Recopilando nulidades de planeamiento y actos administrativos (el propio PXOM, planeamiento de desarrollo en tramitación o impugnado, instrumentos de gestión urbanística en tramitación o impugnados – compensación, cooperación, equidistribución, etc… -, proyecto de obra o urbanización en tramitación o impugnados, licencias de obra, actividad, etc… en tramitación o impugnanos), surgen después las responsabilidades administrativas todas esas nulidades. En este punto, es cierto que cada caso es variable en la extensión y cuantía de la responsabilidad, pero que indudable es que van a ver infinidad de reclamaciones (además en este caso, de doble tramitación Concello-Xunta, por cuanto la causa de nulidad parece imputable más a la Xunta que al Concello), infinidad de expedientes a tramitar, remisiones al Consejo Consultivo de Galicia, tramitaciones judicial y, finalmente, pagos:

  • La devolución de los impuestos locales cobrados en todos esos trámites, a saber, Tasa por Licencias e Impuesto de Construcciones, Instalaciones y Obras (ICIO). Esta partida, habitualmente, se devuelve por el Concello por vía ordinaria tributaria.
  • La responsabilidad directa por los costes de desarrollo y ejecución del planeamiento devenidos inútiles.
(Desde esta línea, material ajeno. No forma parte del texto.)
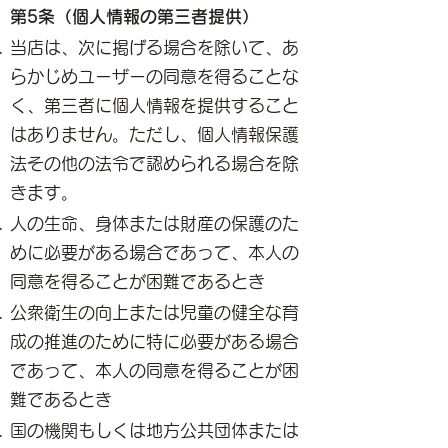
第5条（個人情報の第三者提供）
当店は、次に掲げる場合を除いて、あ
らかじめユーザーの同意を得ることな
く、第三者に個人情報を提供すること
はありません。ただし、個人情報保護
法その他の法令で認められる場合を除
きます。
人の生命、身体または財産の保護のた
めに必要がある場合であって、本人の
同意を得ることが困難であるとき
公衆衛生の向上または児童の健全な育
成の推進のために特に必要がある場合
であって、本人の同意を得ることが困
難であるとき
国の機関もしくは地方公共団体または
Esta partida suele ser la más clara a la hora de tener que indemnizarla por la Administración.
  • La responsabilidad directa por los costes de ejecución de obras que se deban paralizar, derribar, etc.. (urbanizaciones o incluso construcciones), más los daños a terceros que se ocasiones por esos derribos. Por mucho que corra el nuevo PXOM, será difícil evitar ejecutar derribos, ya no sólo sobre obras inacabadas sino incluso finalizadas, salvo que la Administración de Justicia ponga de su parte en ‘esperar’ al nuevo PXOM, quizás a través de una nueva redacción de un precepto de la Ley de la Jurisdicción Contencioso-Administrativa que da pié a retrasar la ejecución de derribos.
  • Pérdida de valor de los terrenos por el cambio de clasificación. En este punto, cada caso es diferente, destacando además el criterio del Consejo Consultivo de Galicia (respecto del PXOM de Ourense) por cuanto entiende que se debería esperar al nuevo PXOM para ver si hay pérdida de valor.
  • Los cambios de estrategia empresarial que se fueron creando al abrigo de ese PXOM, destacando además que esta nulidad de Vigo coge a la ciudad claramente ‘a contrapié’ con la recuperación económica. A diferencia de Ourense, donde la nulidad (año 2011) se produjo en plena crisis inmobiliaria y económica, actualmente se aprecia una reactivación económica de la que Vigo le costará más aprovecharse para mejorar (reformas interiores de barrios o zonas, mejora de infraestructuras y equipamientos, etc…).

Y todo ello requiere de una ingente cantidad de tiempo y esfuerzo por los diversos operadores administrativos, funcionarios, trabajadores públicos, directos y cargos políticos, jueces, letrados de la Administración de Justicia y sus funcionarios, etc, etc…

Y todo ello ¿para qué?. Sólo para indemnizar lo destruido. No crea nada, no produce nada, no genera riqueza ni mejora alguna; sólo resarce, repara un daño descomunal creado porque, en definitiva, la motivación dada para no someter un PXOM a la Evaluación Ambiental Estratégica no fue suficientemente extensa y precisa. Parece mucho daño para tan pequeño defecto, pero el problema no está en si el vicio de nulidad es importante o no, sino en el tamaño y amplitud de lo que se anula. Por eso creo que la manera de evitar estos cataclismos urbanísticos es aligerar de peso a los planes generales, y derivar contenidos de regulación a instrumentos de planeamiento intermedios, que se vayan redactando según la necesidad de expansión, crecimiento o dotación de ciudad vayan surgiendo.